THE PROBLEM:
Each line from the one with "Gorąco, coraz goręcej… Jak się" through the final line of the entries below must be printed exactly, and the pictures must not be.

= = = = =

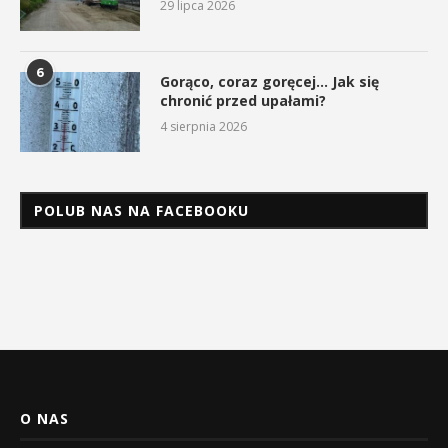
29 lipca 2026
6
Gorąco, coraz goręcej… Jak się
chronić przed upałami?
4 sierpnia 2026
POLUB NAS NA FACEBOOKU
O NAS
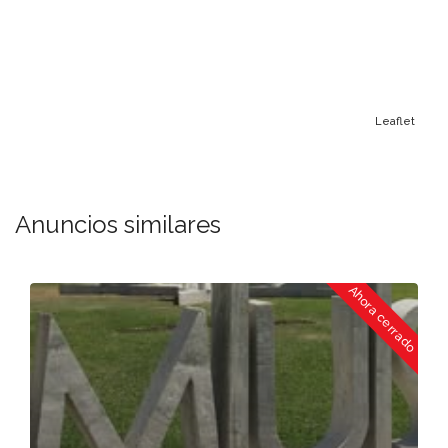
Leaflet
Anuncios similares
o
Ahora cerrado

= = = = =

EXPECTED ANSWER:
Gorąco, coraz goręcej… Jak się
chronić przed upałami?
4 sierpnia 2026
POLUB NAS NA FACEBOOKU
O NAS
Leaflet
Anuncios similares
o
Ahora cerrado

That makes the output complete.